Saved data entries:

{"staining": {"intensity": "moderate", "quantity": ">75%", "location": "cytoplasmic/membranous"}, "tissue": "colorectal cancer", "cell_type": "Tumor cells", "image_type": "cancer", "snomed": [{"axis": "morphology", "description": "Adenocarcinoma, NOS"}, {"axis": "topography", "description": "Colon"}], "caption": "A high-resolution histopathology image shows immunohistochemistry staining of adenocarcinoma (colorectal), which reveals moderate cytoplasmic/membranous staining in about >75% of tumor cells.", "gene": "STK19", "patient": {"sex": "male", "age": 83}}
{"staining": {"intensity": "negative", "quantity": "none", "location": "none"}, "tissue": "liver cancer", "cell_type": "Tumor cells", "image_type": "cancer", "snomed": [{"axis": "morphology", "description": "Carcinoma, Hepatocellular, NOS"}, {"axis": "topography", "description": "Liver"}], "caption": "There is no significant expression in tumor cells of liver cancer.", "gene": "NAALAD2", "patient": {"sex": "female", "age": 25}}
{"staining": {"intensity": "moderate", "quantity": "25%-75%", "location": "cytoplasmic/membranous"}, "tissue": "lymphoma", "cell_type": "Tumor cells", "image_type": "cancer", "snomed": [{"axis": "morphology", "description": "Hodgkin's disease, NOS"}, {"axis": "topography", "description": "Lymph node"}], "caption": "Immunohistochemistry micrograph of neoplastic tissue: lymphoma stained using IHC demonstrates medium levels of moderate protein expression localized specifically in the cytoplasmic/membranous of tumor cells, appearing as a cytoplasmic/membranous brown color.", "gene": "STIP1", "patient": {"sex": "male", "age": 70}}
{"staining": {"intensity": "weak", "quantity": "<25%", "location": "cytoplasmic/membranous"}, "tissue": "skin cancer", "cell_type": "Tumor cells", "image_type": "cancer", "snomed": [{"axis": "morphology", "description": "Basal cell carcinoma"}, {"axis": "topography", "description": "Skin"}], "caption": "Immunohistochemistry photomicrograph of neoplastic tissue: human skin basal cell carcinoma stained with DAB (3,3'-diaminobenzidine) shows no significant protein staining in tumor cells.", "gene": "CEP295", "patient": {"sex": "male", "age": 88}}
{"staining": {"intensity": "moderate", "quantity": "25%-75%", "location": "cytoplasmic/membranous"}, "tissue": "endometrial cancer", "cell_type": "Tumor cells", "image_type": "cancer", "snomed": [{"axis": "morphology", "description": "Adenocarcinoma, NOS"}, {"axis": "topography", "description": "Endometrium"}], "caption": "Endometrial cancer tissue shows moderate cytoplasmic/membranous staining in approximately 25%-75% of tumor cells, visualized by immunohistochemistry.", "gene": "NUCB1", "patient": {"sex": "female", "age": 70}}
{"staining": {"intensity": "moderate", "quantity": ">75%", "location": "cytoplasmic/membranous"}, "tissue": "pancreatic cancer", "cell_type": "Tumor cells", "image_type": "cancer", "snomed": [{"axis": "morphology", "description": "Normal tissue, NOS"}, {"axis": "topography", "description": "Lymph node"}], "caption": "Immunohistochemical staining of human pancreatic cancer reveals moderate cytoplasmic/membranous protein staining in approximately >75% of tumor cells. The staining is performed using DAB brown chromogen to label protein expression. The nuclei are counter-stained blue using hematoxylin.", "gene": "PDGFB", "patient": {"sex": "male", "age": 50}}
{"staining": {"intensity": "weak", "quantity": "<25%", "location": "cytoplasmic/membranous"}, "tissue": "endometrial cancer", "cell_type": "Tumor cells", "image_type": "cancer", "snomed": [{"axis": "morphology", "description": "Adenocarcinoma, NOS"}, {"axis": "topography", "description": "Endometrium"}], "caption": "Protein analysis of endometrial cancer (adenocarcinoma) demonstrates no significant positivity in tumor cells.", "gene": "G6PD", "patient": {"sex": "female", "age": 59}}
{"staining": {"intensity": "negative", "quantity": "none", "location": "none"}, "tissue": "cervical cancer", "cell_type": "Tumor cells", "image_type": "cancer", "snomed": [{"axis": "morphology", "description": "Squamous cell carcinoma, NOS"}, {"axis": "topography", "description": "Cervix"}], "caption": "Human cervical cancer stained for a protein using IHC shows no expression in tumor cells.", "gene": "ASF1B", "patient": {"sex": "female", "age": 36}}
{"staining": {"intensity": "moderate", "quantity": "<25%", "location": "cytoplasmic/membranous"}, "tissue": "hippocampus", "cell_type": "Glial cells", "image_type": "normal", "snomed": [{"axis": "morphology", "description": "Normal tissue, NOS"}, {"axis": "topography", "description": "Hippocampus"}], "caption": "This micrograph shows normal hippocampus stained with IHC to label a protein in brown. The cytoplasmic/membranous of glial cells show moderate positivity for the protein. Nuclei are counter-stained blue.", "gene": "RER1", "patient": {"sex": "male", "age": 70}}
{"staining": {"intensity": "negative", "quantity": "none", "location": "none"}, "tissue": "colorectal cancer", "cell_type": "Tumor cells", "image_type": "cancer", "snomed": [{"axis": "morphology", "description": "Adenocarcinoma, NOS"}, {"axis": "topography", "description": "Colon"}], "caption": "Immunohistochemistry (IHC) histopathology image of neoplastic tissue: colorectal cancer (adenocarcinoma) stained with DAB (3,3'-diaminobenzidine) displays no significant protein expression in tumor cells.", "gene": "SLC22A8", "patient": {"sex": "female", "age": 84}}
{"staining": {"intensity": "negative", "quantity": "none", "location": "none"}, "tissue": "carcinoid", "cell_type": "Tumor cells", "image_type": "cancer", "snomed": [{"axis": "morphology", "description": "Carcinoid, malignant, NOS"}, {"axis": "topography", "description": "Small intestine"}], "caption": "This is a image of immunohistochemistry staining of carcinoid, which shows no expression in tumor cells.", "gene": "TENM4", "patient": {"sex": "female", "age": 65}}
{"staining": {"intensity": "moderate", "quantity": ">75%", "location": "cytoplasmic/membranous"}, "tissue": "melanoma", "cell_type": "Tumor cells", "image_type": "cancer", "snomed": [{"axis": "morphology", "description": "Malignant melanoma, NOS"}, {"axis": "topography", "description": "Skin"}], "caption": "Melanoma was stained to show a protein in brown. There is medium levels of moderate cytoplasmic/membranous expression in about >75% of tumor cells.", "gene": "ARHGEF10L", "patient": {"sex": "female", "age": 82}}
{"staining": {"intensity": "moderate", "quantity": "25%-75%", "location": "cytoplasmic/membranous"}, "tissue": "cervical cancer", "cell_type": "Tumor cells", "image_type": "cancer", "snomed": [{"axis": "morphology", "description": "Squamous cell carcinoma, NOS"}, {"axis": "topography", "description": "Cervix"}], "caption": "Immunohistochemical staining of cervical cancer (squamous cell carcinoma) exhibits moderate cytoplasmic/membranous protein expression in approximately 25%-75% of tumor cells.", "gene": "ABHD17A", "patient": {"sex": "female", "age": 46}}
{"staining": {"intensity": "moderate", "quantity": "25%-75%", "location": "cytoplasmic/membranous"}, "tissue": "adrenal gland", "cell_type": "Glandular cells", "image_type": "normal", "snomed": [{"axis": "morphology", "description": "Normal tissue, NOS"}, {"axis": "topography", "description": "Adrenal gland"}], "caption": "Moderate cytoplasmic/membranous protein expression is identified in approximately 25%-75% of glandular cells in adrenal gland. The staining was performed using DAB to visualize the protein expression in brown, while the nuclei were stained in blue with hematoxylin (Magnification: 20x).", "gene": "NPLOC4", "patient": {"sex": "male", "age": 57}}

> [Task to complete]: Give back the data above exactly as it appears.

> [Task result]:
{"staining": {"intensity": "moderate", "quantity": ">75%", "location": "cytoplasmic/membranous"}, "tissue": "colorectal cancer", "cell_type": "Tumor cells", "image_type": "cancer", "snomed": [{"axis": "morphology", "description": "Adenocarcinoma, NOS"}, {"axis": "topography", "description": "Colon"}], "caption": "A high-resolution histopathology image shows immunohistochemistry staining of adenocarcinoma (colorectal), which reveals moderate cytoplasmic/membranous staining in about >75% of tumor cells.", "gene": "STK19", "patient": {"sex": "male", "age": 83}}
{"staining": {"intensity": "negative", "quantity": "none", "location": "none"}, "tissue": "liver cancer", "cell_type": "Tumor cells", "image_type": "cancer", "snomed": [{"axis": "morphology", "description": "Carcinoma, Hepatocellular, NOS"}, {"axis": "topography", "description": "Liver"}], "caption": "There is no significant expression in tumor cells of liver cancer.", "gene": "NAALAD2", "patient": {"sex": "female", "age": 25}}
{"staining": {"intensity": "moderate", "quantity": "25%-75%", "location": "cytoplasmic/membranous"}, "tissue": "lymphoma", "cell_type": "Tumor cells", "image_type": "cancer", "snomed": [{"axis": "morphology", "description": "Hodgkin's disease, NOS"}, {"axis": "topography", "description": "Lymph node"}], "caption": "Immunohistochemistry micrograph of neoplastic tissue: lymphoma stained using IHC demonstrates medium levels of moderate protein expression localized specifically in the cytoplasmic/membranous of tumor cells, appearing as a cytoplasmic/membranous brown color.", "gene": "STIP1", "patient": {"sex": "male", "age": 70}}
{"staining": {"intensity": "weak", "quantity": "<25%", "location": "cytoplasmic/membranous"}, "tissue": "skin cancer", "cell_type": "Tumor cells", "image_type": "cancer", "snomed": [{"axis": "morphology", "description": "Basal cell carcinoma"}, {"axis": "topography", "description": "Skin"}], "caption": "Immunohistochemistry photomicrograph of neoplastic tissue: human skin basal cell carcinoma stained with DAB (3,3'-diaminobenzidine) shows no significant protein staining in tumor cells.", "gene": "CEP295", "patient": {"sex": "male", "age": 88}}
{"staining": {"intensity": "moderate", "quantity": "25%-75%", "location": "cytoplasmic/membranous"}, "tissue": "endometrial cancer", "cell_type": "Tumor cells", "image_type": "cancer", "snomed": [{"axis": "morphology", "description": "Adenocarcinoma, NOS"}, {"axis": "topography", "description": "Endometrium"}], "caption": "Endometrial cancer tissue shows moderate cytoplasmic/membranous staining in approximately 25%-75% of tumor cells, visualized by immunohistochemistry.", "gene": "NUCB1", "patient": {"sex": "female", "age": 70}}
{"staining": {"intensity": "moderate", "quantity": ">75%", "location": "cytoplasmic/membranous"}, "tissue": "pancreatic cancer", "cell_type": "Tumor cells", "image_type": "cancer", "snomed": [{"axis": "morphology", "description": "Normal tissue, NOS"}, {"axis": "topography", "description": "Lymph node"}], "caption": "Immunohistochemical staining of human pancreatic cancer reveals moderate cytoplasmic/membranous protein staining in approximately >75% of tumor cells. The staining is performed using DAB brown chromogen to label protein expression. The nuclei are counter-stained blue using hematoxylin.", "gene": "PDGFB", "patient": {"sex": "male", "age": 50}}
{"staining": {"intensity": "weak", "quantity": "<25%", "location": "cytoplasmic/membranous"}, "tissue": "endometrial cancer", "cell_type": "Tumor cells", "image_type": "cancer", "snomed": [{"axis": "morphology", "description": "Adenocarcinoma, NOS"}, {"axis": "topography", "description": "Endometrium"}], "caption": "Protein analysis of endometrial cancer (adenocarcinoma) demonstrates no significant positivity in tumor cells.", "gene": "G6PD", "patient": {"sex": "female", "age": 59}}
{"staining": {"intensity": "negative", "quantity": "none", "location": "none"}, "tissue": "cervical cancer", "cell_type": "Tumor cells", "image_type": "cancer", "snomed": [{"axis": "morphology", "description": "Squamous cell carcinoma, NOS"}, {"axis": "topography", "description": "Cervix"}], "caption": "Human cervical cancer stained for a protein using IHC shows no expression in tumor cells.", "gene": "ASF1B", "patient": {"sex": "female", "age": 36}}
{"staining": {"intensity": "moderate", "quantity": "<25%", "location": "cytoplasmic/membranous"}, "tissue": "hippocampus", "cell_type": "Glial cells", "image_type": "normal", "snomed": [{"axis": "morphology", "description": "Normal tissue, NOS"}, {"axis": "topography", "description": "Hippocampus"}], "caption": "This micrograph shows normal hippocampus stained with IHC to label a protein in brown. The cytoplasmic/membranous of glial cells show moderate positivity for the protein. Nuclei are counter-stained blue.", "gene": "RER1", "patient": {"sex": "male", "age": 70}}
{"staining": {"intensity": "negative", "quantity": "none", "location": "none"}, "tissue": "colorectal cancer", "cell_type": "Tumor cells", "image_type": "cancer", "snomed": [{"axis": "morphology", "description": "Adenocarcinoma, NOS"}, {"axis": "topography", "description": "Colon"}], "caption": "Immunohistochemistry (IHC) histopathology image of neoplastic tissue: colorectal cancer (adenocarcinoma) stained with DAB (3,3'-diaminobenzidine) displays no significant protein expression in tumor cells.", "gene": "SLC22A8", "patient": {"sex": "female", "age": 84}}
{"staining": {"intensity": "negative", "quantity": "none", "location": "none"}, "tissue": "carcinoid", "cell_type": "Tumor cells", "image_type": "cancer", "snomed": [{"axis": "morphology", "description": "Carcinoid, malignant, NOS"}, {"axis": "topography", "description": "Small intestine"}], "caption": "This is a image of immunohistochemistry staining of carcinoid, which shows no expression in tumor cells.", "gene": "TENM4", "patient": {"sex": "female", "age": 65}}
{"staining": {"intensity": "moderate", "quantity": ">75%", "location": "cytoplasmic/membranous"}, "tissue": "melanoma", "cell_type": "Tumor cells", "image_type": "cancer", "snomed": [{"axis": "morphology", "description": "Malignant melanoma, NOS"}, {"axis": "topography", "description": "Skin"}], "caption": "Melanoma was stained to show a protein in brown. There is medium levels of moderate cytoplasmic/membranous expression in about >75% of tumor cells.", "gene": "ARHGEF10L", "patient": {"sex": "female", "age": 82}}
{"staining": {"intensity": "moderate", "quantity": "25%-75%", "location": "cytoplasmic/membranous"}, "tissue": "cervical cancer", "cell_type": "Tumor cells", "image_type": "cancer", "snomed": [{"axis": "morphology", "description": "Squamous cell carcinoma, NOS"}, {"axis": "topography", "description": "Cervix"}], "caption": "Immunohistochemical staining of cervical cancer (squamous cell carcinoma) exhibits moderate cytoplasmic/membranous protein expression in approximately 25%-75% of tumor cells.", "gene": "ABHD17A", "patient": {"sex": "female", "age": 46}}
{"staining": {"intensity": "moderate", "quantity": "25%-75%", "location": "cytoplasmic/membranous"}, "tissue": "adrenal gland", "cell_type": "Glandular cells", "image_type": "normal", "snomed": [{"axis": "morphology", "description": "Normal tissue, NOS"}, {"axis": "topography", "description": "Adrenal gland"}], "caption": "Moderate cytoplasmic/membranous protein expression is identified in approximately 25%-75% of glandular cells in adrenal gland. The staining was performed using DAB to visualize the protein expression in brown, while the nuclei were stained in blue with hematoxylin (Magnification: 20x).", "gene": "NPLOC4", "patient": {"sex": "male", "age": 57}}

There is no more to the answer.